# DOCUMENT EXCERPT:
________

From Delta to Omicron. The year 2021, too, passed by like a flash in the midst of the Covid-19 pandemic.

CN Tower

In the spring, the owner of our house, who had lost her job due to the pandemic, said she would put our house up for sale. Oh my goodness. Does that mean I’m going to become homeless after all? As I made a fuss over it, a social worker and friend of mine emailed me, “Apply for community housing as soon as possible,” and helped me do just that. A few months later, I settled down in an apartment right in the middle of downtown, at the foot of the CN Tower, next to Chinatown behind the Art Gallery of Ontario. A hundred years ago, this area was called “The Ward” and was a temporary residential place for immigrants, yet it has now become what I would call “The Torontonian Bento Box,” having everything from homeless shelters to skyscraper condominiums.

On New Year’s Eve, I counted down from my balcony with the CN Tower in sight. The echoing of the shout of “Yeah!” around the skyscrapers was accompanied by the sounds of countless fireworks exploding (I couldn’t see them because of the fog, though).

As I was looking at the cute picture of the Chinese zodiac sign (2022 is the Year of the Tiger), which my daughter Sonomi sends me every year, my friend Masako-san (known as a collector of Inuit Art) brought me this thoughtful osechi, saying “Let me share osechi, as we once again can’t hold a New Year’s dinner this year.”

Osechi para uma pessoa

Sitting arrogantly in the center of the lacquered box (called jyubako) is the shrimp which is written as “an old person of the sea” in kanji and read ebi in Japanese. It’s a bringer of good luck, represented by its long antennae and bent back, as people hope they would live long enough that their backs become bent. Kuromame (black beans) and kobumaki (kelp rolls) are eaten for their plays on words: a wish to be sincere and healthy even when facing hardships (kuro-shitemo-mamede) and to be delightful (yoro-kobu), as linked to the names of the two foods respectively. I put the mochi (or rice cake) in my zouni (a New Year’s soup dish). Mochi is another good luck symbol for the new year, as people would want their lives to last long, just as the mochi in the soup stretches when eating.

________

# MATERIAL SUPPLIED:
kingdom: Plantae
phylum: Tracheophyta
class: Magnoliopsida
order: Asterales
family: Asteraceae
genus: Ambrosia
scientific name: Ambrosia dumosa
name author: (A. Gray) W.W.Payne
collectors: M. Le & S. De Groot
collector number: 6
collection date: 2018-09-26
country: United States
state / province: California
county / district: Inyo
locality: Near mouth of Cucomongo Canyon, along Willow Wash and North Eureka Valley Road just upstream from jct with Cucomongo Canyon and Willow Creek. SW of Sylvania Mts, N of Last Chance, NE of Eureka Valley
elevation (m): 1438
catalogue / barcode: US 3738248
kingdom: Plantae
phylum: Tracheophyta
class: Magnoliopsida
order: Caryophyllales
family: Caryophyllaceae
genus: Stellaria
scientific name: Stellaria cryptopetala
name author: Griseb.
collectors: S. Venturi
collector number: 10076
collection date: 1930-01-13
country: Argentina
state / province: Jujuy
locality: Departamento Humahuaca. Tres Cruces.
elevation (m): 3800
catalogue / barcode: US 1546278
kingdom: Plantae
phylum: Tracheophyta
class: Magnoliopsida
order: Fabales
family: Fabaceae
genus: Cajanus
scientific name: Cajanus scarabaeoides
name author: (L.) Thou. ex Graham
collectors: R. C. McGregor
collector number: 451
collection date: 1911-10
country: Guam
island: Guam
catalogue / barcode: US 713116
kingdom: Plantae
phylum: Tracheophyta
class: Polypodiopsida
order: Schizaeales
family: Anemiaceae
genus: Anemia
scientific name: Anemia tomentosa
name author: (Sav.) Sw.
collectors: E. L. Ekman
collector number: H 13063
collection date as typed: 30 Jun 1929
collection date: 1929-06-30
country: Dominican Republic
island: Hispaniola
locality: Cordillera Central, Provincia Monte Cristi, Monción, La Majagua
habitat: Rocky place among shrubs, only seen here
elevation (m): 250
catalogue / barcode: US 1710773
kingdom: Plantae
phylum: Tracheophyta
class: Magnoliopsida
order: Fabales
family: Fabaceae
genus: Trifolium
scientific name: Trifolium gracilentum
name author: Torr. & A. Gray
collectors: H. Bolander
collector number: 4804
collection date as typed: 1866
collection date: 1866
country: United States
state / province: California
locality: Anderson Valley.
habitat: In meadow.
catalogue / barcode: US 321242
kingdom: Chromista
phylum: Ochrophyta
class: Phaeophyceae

________

# TASK TO COMPLETE:
Write out the whole New Year's text above, word for word, from its first line to its last.

# RESPONSE TO THE TASK:
From Delta to Omicron. The year 2021, too, passed by like a flash in the midst of the Covid-19 pandemic.

CN Tower

In the spring, the owner of our house, who had lost her job due to the pandemic, said she would put our house up for sale. Oh my goodness. Does that mean I’m going to become homeless after all? As I made a fuss over it, a social worker and friend of mine emailed me, “Apply for community housing as soon as possible,” and helped me do just that. A few months later, I settled down in an apartment right in the middle of downtown, at the foot of the CN Tower, next to Chinatown behind the Art Gallery of Ontario. A hundred years ago, this area was called “The Ward” and was a temporary residential place for immigrants, yet it has now become what I would call “The Torontonian Bento Box,” having everything from homeless shelters to skyscraper condominiums.

On New Year’s Eve, I counted down from my balcony with the CN Tower in sight. The echoing of the shout of “Yeah!” around the skyscrapers was accompanied by the sounds of countless fireworks exploding (I couldn’t see them because of the fog, though).

As I was looking at the cute picture of the Chinese zodiac sign (2022 is the Year of the Tiger), which my daughter Sonomi sends me every year, my friend Masako-san (known as a collector of Inuit Art) brought me this thoughtful osechi, saying “Let me share osechi, as we once again can’t hold a New Year’s dinner this year.”

Osechi para uma pessoa

Sitting arrogantly in the center of the lacquered box (called jyubako) is the shrimp which is written as “an old person of the sea” in kanji and read ebi in Japanese. It’s a bringer of good luck, represented by its long antennae and bent back, as people hope they would live long enough that their backs become bent. Kuromame (black beans) and kobumaki (kelp rolls) are eaten for their plays on words: a wish to be sincere and healthy even when facing hardships (kuro-shitemo-mamede) and to be delightful (yoro-kobu), as linked to the names of the two foods respectively. I put the mochi (or rice cake) in my zouni (a New Year’s soup dish). Mochi is another good luck symbol for the new year, as people would want their lives to last long, just as the mochi in the soup stretches when eating.